Posted: Sun Jan 27, 2008 9:28 am
by boofoo
I find that I get much better performance reading and writing to an SD card through a simple USB adapter.

Posted: Sun Jan 27, 2008 10:50 pm
by novasource
DVormann wrote:The SD card reader ist connected via PCI. IBM/Lenovo choose to use a very cheap controller chip. Accessing the reader blocks access to all other PCI devices like audio. On top of that, the CPU has to do most of the I/O to/from the reader.
Thanks. It's tragic if this chip's cheapness is causing the problem.

BTW, it hasn't been my experience that accessing one PCI device necessarily blocks all access to other PCI devices unless they share an interrupt. Otherwise you could never use 2 PCI devices at the same time in systems.

Posted: Tue Jan 29, 2008 11:44 am
by DVormann
Only one device can use the PCI bus at any given time.

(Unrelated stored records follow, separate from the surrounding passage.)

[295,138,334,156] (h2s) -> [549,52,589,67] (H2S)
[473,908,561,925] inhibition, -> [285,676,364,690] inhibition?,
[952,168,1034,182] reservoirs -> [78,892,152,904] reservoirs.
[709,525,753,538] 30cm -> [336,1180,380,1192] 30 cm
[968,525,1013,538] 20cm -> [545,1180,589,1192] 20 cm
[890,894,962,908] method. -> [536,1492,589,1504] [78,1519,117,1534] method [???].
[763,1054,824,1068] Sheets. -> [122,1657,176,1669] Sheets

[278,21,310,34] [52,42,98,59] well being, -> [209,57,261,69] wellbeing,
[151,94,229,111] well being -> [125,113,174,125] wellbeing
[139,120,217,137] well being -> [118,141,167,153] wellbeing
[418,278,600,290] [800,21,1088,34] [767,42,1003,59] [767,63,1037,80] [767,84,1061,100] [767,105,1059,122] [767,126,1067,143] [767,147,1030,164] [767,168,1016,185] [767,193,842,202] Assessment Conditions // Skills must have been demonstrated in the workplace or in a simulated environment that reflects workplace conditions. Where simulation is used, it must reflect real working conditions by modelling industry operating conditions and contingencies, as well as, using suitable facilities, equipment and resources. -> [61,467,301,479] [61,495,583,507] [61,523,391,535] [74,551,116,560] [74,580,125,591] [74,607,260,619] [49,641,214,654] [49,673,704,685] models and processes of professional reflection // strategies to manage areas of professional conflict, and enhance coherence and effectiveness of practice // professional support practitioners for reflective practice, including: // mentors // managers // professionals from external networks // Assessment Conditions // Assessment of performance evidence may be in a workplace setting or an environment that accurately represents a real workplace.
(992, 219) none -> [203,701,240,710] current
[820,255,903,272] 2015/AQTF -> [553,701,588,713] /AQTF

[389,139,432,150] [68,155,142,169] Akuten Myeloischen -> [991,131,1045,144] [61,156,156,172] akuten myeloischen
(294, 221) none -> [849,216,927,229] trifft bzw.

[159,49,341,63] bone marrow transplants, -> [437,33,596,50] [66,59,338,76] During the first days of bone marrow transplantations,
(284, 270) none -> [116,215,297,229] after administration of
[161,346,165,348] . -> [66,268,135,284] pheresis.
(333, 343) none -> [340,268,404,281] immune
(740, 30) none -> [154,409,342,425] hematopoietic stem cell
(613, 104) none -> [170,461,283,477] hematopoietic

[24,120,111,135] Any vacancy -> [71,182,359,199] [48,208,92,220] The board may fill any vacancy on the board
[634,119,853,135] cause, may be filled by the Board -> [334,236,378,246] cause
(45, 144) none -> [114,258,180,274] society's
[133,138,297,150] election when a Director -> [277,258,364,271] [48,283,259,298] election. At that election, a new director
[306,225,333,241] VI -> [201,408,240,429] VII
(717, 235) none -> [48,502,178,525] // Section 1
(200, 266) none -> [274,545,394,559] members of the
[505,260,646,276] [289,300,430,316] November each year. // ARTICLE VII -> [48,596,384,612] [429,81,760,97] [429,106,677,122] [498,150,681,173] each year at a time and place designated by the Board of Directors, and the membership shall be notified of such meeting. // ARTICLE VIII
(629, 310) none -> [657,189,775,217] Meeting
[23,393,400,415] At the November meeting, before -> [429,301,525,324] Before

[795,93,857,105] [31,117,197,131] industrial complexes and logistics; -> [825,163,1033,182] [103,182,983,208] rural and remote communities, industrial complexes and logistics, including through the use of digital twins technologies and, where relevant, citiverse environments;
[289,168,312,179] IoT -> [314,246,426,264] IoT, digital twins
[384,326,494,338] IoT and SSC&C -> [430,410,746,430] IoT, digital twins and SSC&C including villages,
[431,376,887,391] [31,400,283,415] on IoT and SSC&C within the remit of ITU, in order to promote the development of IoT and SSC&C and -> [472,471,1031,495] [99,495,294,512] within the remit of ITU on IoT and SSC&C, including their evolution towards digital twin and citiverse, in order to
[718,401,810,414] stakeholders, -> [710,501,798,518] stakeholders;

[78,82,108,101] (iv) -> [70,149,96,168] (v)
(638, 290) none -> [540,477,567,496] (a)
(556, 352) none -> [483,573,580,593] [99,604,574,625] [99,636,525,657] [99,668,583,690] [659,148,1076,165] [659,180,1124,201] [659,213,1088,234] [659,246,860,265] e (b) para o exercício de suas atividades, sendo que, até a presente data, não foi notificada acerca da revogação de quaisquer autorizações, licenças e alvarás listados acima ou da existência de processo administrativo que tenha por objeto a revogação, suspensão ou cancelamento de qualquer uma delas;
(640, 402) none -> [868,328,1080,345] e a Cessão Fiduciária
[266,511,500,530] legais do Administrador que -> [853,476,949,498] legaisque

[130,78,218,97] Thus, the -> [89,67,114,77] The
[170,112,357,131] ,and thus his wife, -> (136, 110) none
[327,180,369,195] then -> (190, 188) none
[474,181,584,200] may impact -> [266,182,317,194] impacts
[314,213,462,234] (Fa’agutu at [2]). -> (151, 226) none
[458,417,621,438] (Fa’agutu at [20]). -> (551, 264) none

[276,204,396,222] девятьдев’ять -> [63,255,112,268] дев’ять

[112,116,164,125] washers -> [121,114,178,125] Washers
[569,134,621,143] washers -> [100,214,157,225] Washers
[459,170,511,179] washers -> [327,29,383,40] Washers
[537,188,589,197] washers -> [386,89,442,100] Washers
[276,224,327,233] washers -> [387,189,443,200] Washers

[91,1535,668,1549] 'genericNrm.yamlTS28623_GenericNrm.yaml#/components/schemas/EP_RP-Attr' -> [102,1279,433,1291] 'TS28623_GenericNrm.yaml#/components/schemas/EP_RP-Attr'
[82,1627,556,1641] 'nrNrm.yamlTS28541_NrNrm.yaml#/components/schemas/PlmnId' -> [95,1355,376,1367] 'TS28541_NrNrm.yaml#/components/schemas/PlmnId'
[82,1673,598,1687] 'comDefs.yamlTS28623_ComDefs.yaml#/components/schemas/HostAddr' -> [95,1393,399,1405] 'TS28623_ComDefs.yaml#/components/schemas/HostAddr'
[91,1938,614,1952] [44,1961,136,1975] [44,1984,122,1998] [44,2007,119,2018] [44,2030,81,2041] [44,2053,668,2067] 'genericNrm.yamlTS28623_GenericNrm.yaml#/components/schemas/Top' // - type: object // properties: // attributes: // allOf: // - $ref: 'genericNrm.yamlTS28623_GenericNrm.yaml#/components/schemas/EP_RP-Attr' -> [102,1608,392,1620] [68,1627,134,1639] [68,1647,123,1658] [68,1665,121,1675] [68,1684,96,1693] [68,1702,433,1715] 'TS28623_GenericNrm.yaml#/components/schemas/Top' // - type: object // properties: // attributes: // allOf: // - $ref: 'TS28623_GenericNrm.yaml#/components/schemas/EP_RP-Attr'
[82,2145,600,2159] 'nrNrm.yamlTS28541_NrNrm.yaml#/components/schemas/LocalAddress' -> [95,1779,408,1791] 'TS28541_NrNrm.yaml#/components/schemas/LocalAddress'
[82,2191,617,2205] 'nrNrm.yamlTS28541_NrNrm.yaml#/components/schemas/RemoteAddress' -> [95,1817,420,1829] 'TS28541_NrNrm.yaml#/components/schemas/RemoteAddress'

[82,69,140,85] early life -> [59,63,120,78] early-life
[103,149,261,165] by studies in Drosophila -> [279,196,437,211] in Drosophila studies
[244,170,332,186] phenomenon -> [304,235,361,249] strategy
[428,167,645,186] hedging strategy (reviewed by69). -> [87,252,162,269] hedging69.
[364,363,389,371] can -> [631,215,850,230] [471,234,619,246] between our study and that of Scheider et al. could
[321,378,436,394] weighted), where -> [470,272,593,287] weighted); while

If the System (Chipset or BIOS?) allows one device to occupy it too long other devices no longer work the way they are supposed to. Like audio not getting data from CPU or RAM.

A better BIOS/interrupt handling might, just might, solve the problem.

A faster controller chip would need less time to transfer data, occupying the bus for a shorter period of time.

Posted: Mon Feb 11, 2008 6:23 pm
by novasource
DVormann wrote:The SD card reader ist connected via PCI. IBM/Lenovo choose to use a very cheap controller chip. Accessing the reader blocks access to all other PCI devices like audio. On top of that, the CPU has to do most of the I/O to/from the reader.
Did Lenovo use a better controller in later laptops?

I was using that SpeedBoost feature with my SD Card. Now that I removed the card, I think my laptop runs faster. Most likely because of this apparent PCI bus contention.